Più natura protetta per proteggere noi stessi

I parchi nazionali d’Abruzzo e del Gran Paradiso compiono cento anni. Hanno aperto la strada a molti altri. Aumentare considerevolmente la superficie forestale protetta in tutto il mondo: questa la chiave per salvare biodiversità e equilibri ecologici (e l’umanità minacciata dalla catastrofe climatica). Natura al centro anche delle altre sezioni, oltre al “Tema” di copertina, nel numero di settembre di “.eco”, la rivista italiana di riferimento per la cultura ambientale.

(Nell’immagine di apertura, che fa da copertina del numerro di settembre di “.eco”, il murales “Lemon Tree Girl” – 2016 – realizzato da Paul Deej in Grosvenor Lane in Mt Lawley nella città di Perth, Australia. Il murales è interamente realizzato in pittura murale spray. Paul Deej è un writer, illustratore e artista di Perth. I suoi coloratissimi lavori prendono ispirazione dalla cultura popolare di film e fumetti e dalla subcultura hip-hop. Ha realizzato molti progetti murali per privati e grandi aziende, ma anche per numerose scuole).

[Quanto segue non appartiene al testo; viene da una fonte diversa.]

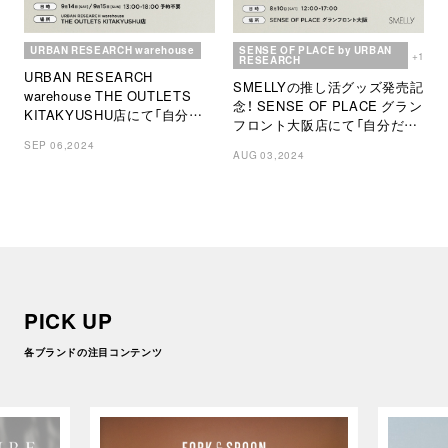
URBAN RESEARCH warehouse
SENSE OF PLACE by URBAN
+1
RESEARCH
URBAN RESEARCH
SMELLYの推し活グッズ発売記
warehouse THE OUTLETS
念！ SENSE OF PLACE グラン
KITAKYUSHU店にて「自分だ
フロント大阪店にて「自分だけ
けのモールド―ルづくり」ワー
のモールド―ルづくり」ワーク
SEP 06,2024
クショップを開催！
AUG 03,2024
ショップを開催！
PICK UP
各ブランドの注目コンテンツ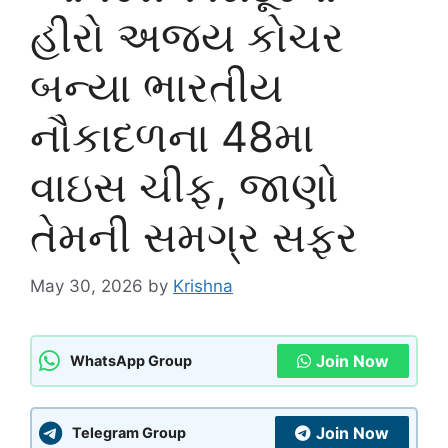
હીરો અજય કોચર
બન્યા ભારતીય
નૌકાદળના 48મા
વાઇસ ચીફ, જાણો
તેમની સમગ્ર સફર
May 30, 2026
by
Krishna
Join Now
WhatsApp Group
Join Now
Telegram Group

A marzo “.eco” (la storica voce non profit della cultura ambientale) aveva annunciato per il 2022 una “agenda Natura”, suggerita dal fitto intreccio quest’anno di significative ricorrenze e di importanti appuntamenti internazionali. Con il numero di settembre l’agenda di arricchisce di nuove pagine, a cominciare dal tema di copertina dedicato ai parchi (articoli di Ugo Leone, Mario Salomone, Maria Antonietta Quadrelli, Antonio Nicoletti, Ebe Giacometti e Marco Gustin).

Se lo spunto è il centenario dei parchi nazionali d’Abruzzo e del Gran Paradiso, il discorso si allarga dalla necessità di difendere e rilanciare quelli esistenti all’imperativo di crearne dei nuovi. Si tratta di ristabilire un rapporto equilibrato con una natura sempre più minacciata da riscaldamento globale, prelievo insaziabile di risorse, consumo di suolo, tra deforestazione (legale e illegale), incendi (dolosi e colposi), desertificazione, inquinamento e altre piaghe della moderna maledizione dell’Antropocene. “Più natura protetta per proteggere noi stessi” è il messaggio lanciato da “.eco”.

Un articolo del Tema preannuncia un prossimo focus sul contraddittorio rapporto che abbiamo con gli animali, domestici e selvatici.

Natura al centro

Natura al centro anche nelle altre sezioni della rivista, dalle cronache del convegno internazionale del maggio scorso a Roma promosso dai Carabinieri forestali (“Nature in mind”) ai preziosi suggerimenti che Marco Paparot e Maria Antonietta Quadrelli danno alle scuole per i loro orti e giardini scolastici.

E natura anche nelle recensioni (i libri segnalati sono di Michele Panuccio e Tiziano Fratus), nel modello educativo di Elena Chiarillo intervistata da Letizia Montalbano, nel piano di lavoro delle entusiaste fondatrici della sezione Rete WEEC del Molise o nel saggio di Serenella Iovino (partendo da Pasolini) su poesia e paesaggio, perché con la distruzione del paesaggio (bene comune e democratico) muore anche la capacità poetica della realtà.

Un numero della Collana del faro

Al numero di settembre di “.eco è abbinato un fascicolo della Collana del faro.